THE British government's efforts to promote family values is exposing deep disagreements between senior ministers and grass-roots activists over what constitutes moral conduct on the part of politicians.
Senior officials of the ruling Conservative Party are calling on Prime Minister John Major to spell out in detail what he meant last October when he urged Britain to ``go back to basics'' in political policy and personal conduct.
Mr. Major, whose popularity measured by opinion polls remains low, is being accused by Labour Party opponents of allowing double standards to prevail at high policymaking levels, with ministers demanding more stringent moral standards from citizens than from elected politicians.
The controversy, which a weekend public opinion poll suggested is sharply dividing Conservatives, was sparked by the revelation that Tim Yeo, the environment minister, fathered a child out of wedlock last year.
Mr. Yeo, who has made disparaging statements about unmarried mothers and single-parent families in the past, was forced to resign as a minister last week when his local parliamentary constituency withdrew its support. Earlier, Major had indicated that he wanted Yeo to remain in the government.
Conservative Party chairman Sir Norman Fowler and Foreign Minister Douglas Hurd both publicly backed Yeo in his contention that his private life was his own business, and not a matter for public debate.
But amid a week-long barrage of media publicity, Conservative Party officials in Yeo's South Suffolk constituency took the opposite view. Most of the South Suffolk party officials who attacked the ex-minister on moral grounds are women.
On Jan. 5, Major accepted the minister's resignation. Peter Hennessy, a contemporary historian at London University, says it is ``the only case in this century of party officials at local level forcing a prime minister to get rid of a government minister.''
Pressure on Major to clarify his own stance intensified yesterday when Yeo admitted that he had fathered another child outside marriage when he was 22.
Another Conservative parliamentarian on Saturday resigned a junior post at the Health Ministry after disclosures that he had obtained ownership of a house from a local authority after initially lending money to a third person to make the purchase.
The parliamentarian said the transaction was ``perfectly legal,'' but explained that given the supercharged political atmosphere generated by the Yeo affair, he was wise to resign.
Major's experience of how a campaign to promote ethical values in national life has led him into what a government-supporting parliamentarian describes as ``a moral maze of uncertainty, hypocrisy, and contradiction'' began last fall at the Conservative Party's annual conference.
The prime minister then told delegates: ``We are going to lead Britain back to the values of common sense.'' It was time to instill ``self-discipline and respect for the law,'' and to assert the need for ``responsibility for yourself and your family.''
The theme was taken up at the conference by other senior ministers who gave it what has since proved to be a dangerous twist. John Patten, the education secretary, said there was ``no greater betrayal than having a child and then walking away.''
Peter Lilley, the social security secretary, declared: ``It is time to reaffirm that ideally, children need two loving parents'' whose ``first duty'' was to their children.
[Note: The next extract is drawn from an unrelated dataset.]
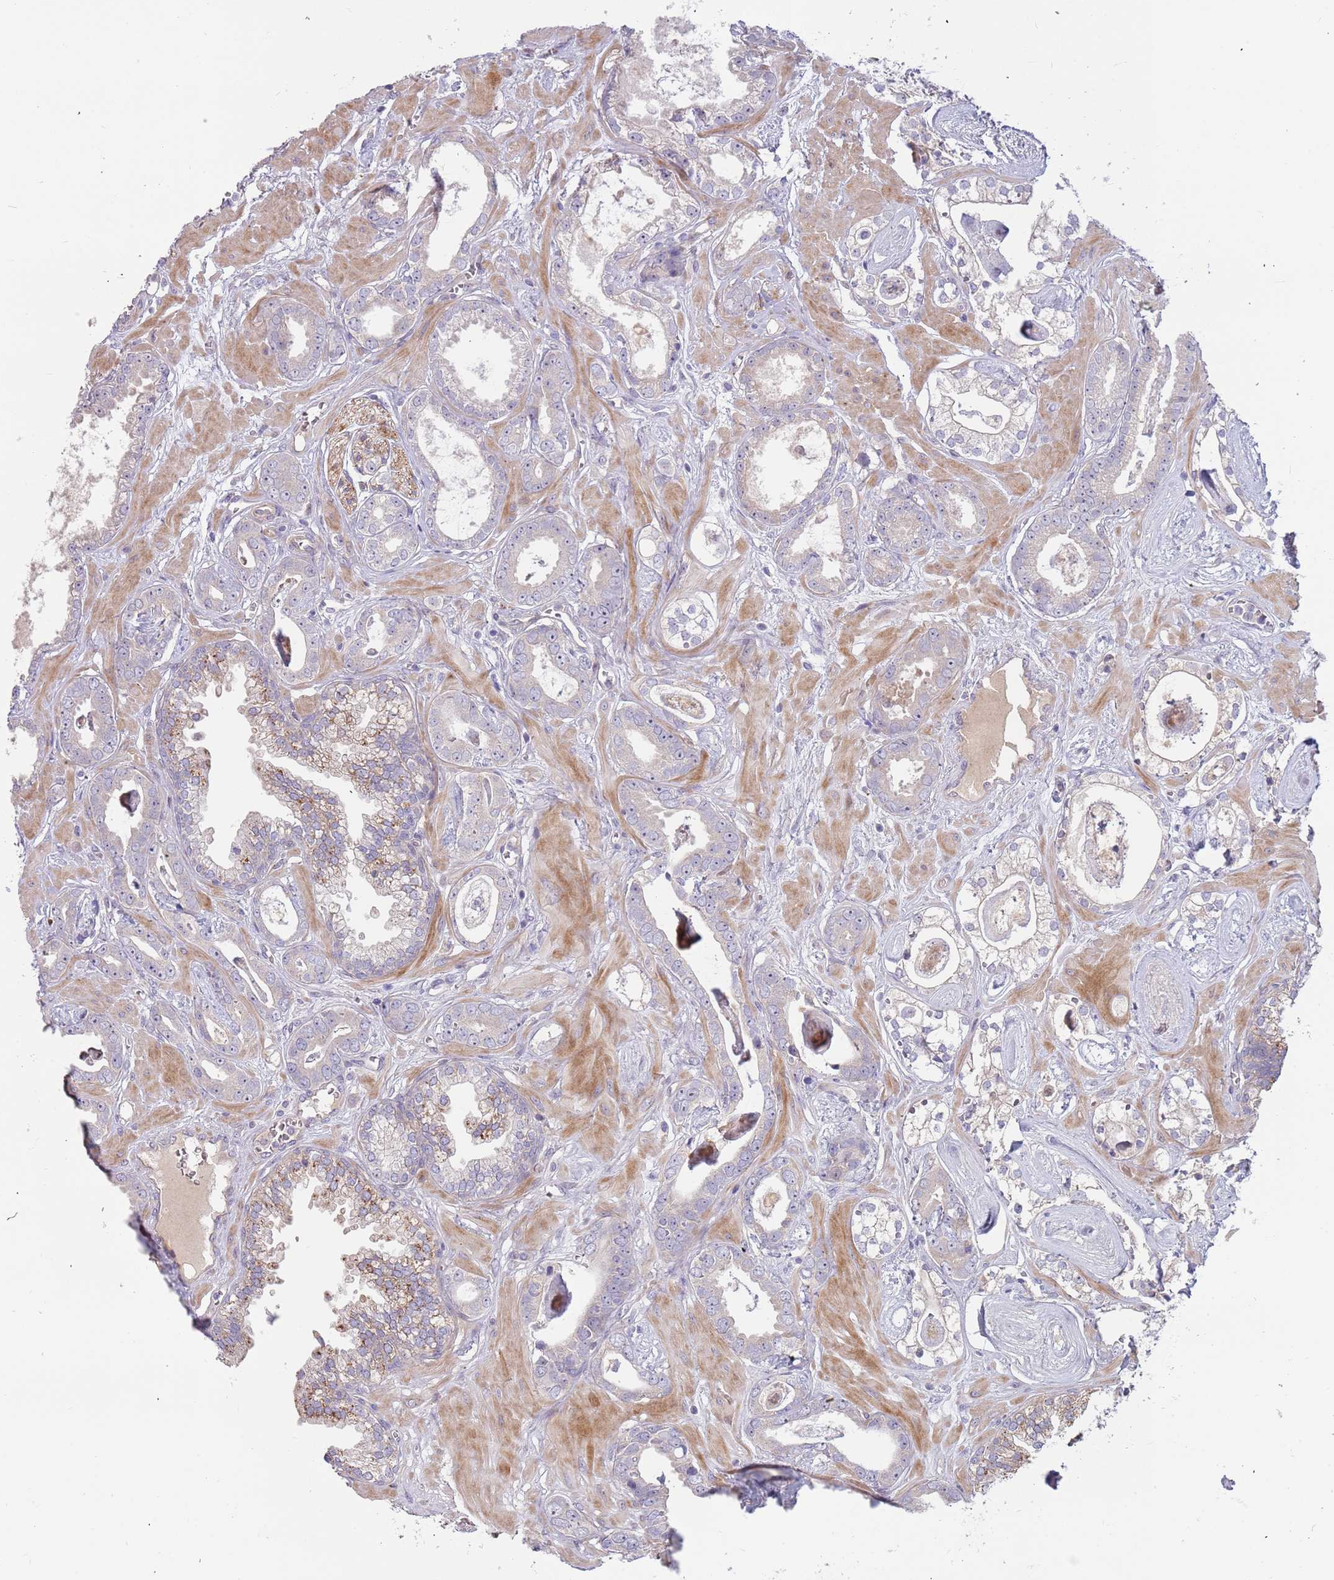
{"staining": {"intensity": "negative", "quantity": "none", "location": "none"}, "tissue": "prostate cancer", "cell_type": "Tumor cells", "image_type": "cancer", "snomed": [{"axis": "morphology", "description": "Adenocarcinoma, Low grade"}, {"axis": "topography", "description": "Prostate"}], "caption": "High power microscopy histopathology image of an IHC photomicrograph of prostate cancer (low-grade adenocarcinoma), revealing no significant staining in tumor cells.", "gene": "TRAPPC6B", "patient": {"sex": "male", "age": 60}}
It is ``a duty for life.''
Major is being criticized within his own party for not demanding Yeo's resignation when he first heard about the minister's conduct. Instead, a Conservative backbencher said he allowed Yeo to ``twist in the wind'' and then ``let a colleague's future be determined by a group of blue-rinse local party activists.''
Major did not help his own cause, the parliamentarian said, when on Jan. 6 he claimed that ``back to basics'' was not ``a crusade about personal morality'' and was ``never presented as such.'' This claim prompted leading newspapers to reprint the views of ministers who a few months earlier had clearly said it was.
MR. HENNESSY says the Yeo affair exposes a gap between ``definitions of morality as perceived from Downing Street'' and ``how such matters are seen by hard-working Conservative officials in the British countryside.'' He notes that while Major was pleading for tolerance to be shown toward Yeo, the local party officials were ``acting on the moral standards the prime minister had asserted at the party conference.''
There are suggestions, too, that Major may have been slow to notice the growth in the number of women holding office in local Conservative Party organizations.
Julian Critchley, a senior Conservative parliamentarian with a reputation as a political maverick, says that in the last few years, women have begun to dominate at the local level. Many women have become ``commanding officers,'' she claims.
London newspapers reported yesterday that after the revelation that Yeo had fathered not just one but two children outside marriage, he was under pressure from local activists in South Suffolk to step down as parliamentarian for the area.